Installation Guide

This guide will walk you through the process of installing the latest official release of django-calaccess-processed-data so that you can incorporate CAL-ACCESS data into your own Django project.

If, instead, you want to install the raw source code or contribute as a developer please refer to the “How to contribute” tutorial.

Warning

This library is intended to be plugged into a project created with the Django web framework. Before you can begin, you’ll need to have one up and running. If you don’t know how, check out the official Django documentation.


Installing the Django apps

The latest version of the application can be installed from the Python Package Index using pip.

$ pip install django-calaccess-processed-data

Like most Django applications, the app then needs to be added to the INSTALLED_APPS in your settings.py configuration file. You also need to include other Django apps it depends on:

INSTALLED_APPS = (
    # ... other apps up here ...
    'calaccess_raw',
    'calaccess_scraped',
    'calaccess_processed',
    'opencivicdata.core.apps.BaseConfig',
    'opencivicdata.elections.apps.BaseConfig',
)

A little more about these dependencies:

calaccess_raw
This app downloads and extracts the raw data files exported each night from the CAL-ACCESS database. The app then loads these files into your Django project’s database with minimal transformations. For more details, see the django-calaccess-raw-data section.
calaccess_scraped
This app scrapes the CAL-ACCESS website and loads additional data not included in the nightly exports. For more details, see the django-calaccess-scraped-data section.
opencivicdata.core
This app includes Django models and admin panels for the core data types of the Open Civic Data specification, including Person, Organization, Post and Membership.
opencivicdata.elections
This app includes Django models and admins panels for election-related data types that have been provisionally included in the Open Civic Data specification.
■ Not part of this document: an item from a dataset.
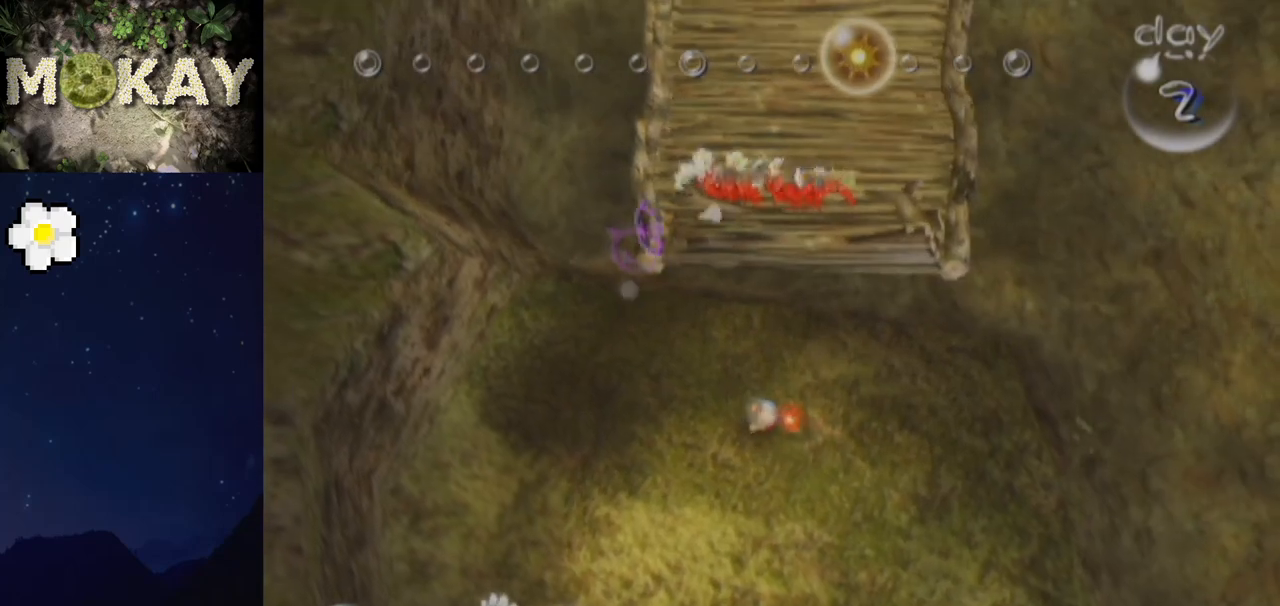
{"buttons": [], "left_stick": "center", "right_stick": "center", "events": [[100, "left_stick", "center"], [267, "left_stick", "right"], [433, "left_stick", "center"]]}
Connecting to a local database

Also in the settings.py file, you will need to configure Django so it can connect to your database.

Note

Unlike a typical Django project, this application only supports PostgreSQL database backends. This is because we enlist specialized tools to load the immense amount of source data more quickly than Django typically allows. We haven’t developed those routines for SQLite and the other Django backends yet, but we might someday.

Before you begin, make sure you have a PostgreSQL server installed. If you don’t, now is the time to hit Google and figure out how. The official PostgreSQL documentation is another good place to start.
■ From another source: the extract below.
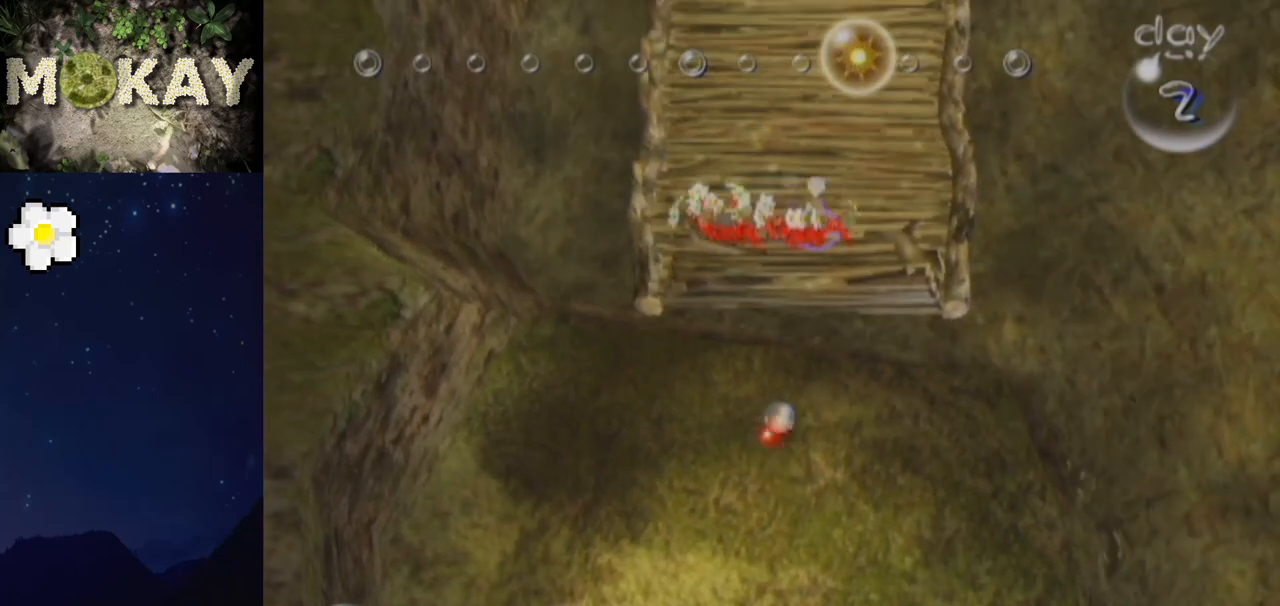
{"buttons": [], "left_stick": "center", "right_stick": "center", "events": [[100, "left_stick", "up-right"], [267, "left_stick", "center"]]}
Once that’s handled, add a database connection string like this to your settings.py.

DATABASES = {
    'default': {
        'NAME': 'calaccess_processed',
        'ENGINE': 'django.db.backends.postgresql_psycopg2',
        'USER': 'your-username-here',
        'PASSWORD': 'your-password-here',
        'HOST': 'localhost',
        'PORT': '5432'
    }
}

Return to the command line. This will create a PostgreSQL database to store the data.

$ createdb calaccess_processed

Note

If you’d prefer to load the CAL-ACCESS outside your default database, check out our guide to working with Django’s system for multiple databases.


Loading the data

Now you’re ready to create the database tables with Django using its manage.py utility belt.

$ python manage.py migrate

Once everything is set up, the updatecalaccessrawdata command will download the latest bulk data release from the Secretary of State’s website and load it into your location database.

$ python manage.py updatecalaccessrawdata

Warning

This will take an hour or more. Go grab some coffee.

Because the nightly raw export is incomplete, we have to scrape additional data from the CAL-ACCESS website. Use the scrapecalaccess command to kick off this process, either after updatecalaccessrawdata finishes or in a separate terminal window:

$ python manage.py scrapecalaccess

Once the raw CAL-ACCESS data is loaded and the scrape has finished, you can transform all this messy data and load into a more simplified structure with the processcalaccessdata command:

$ python manage.py processcalaccessdata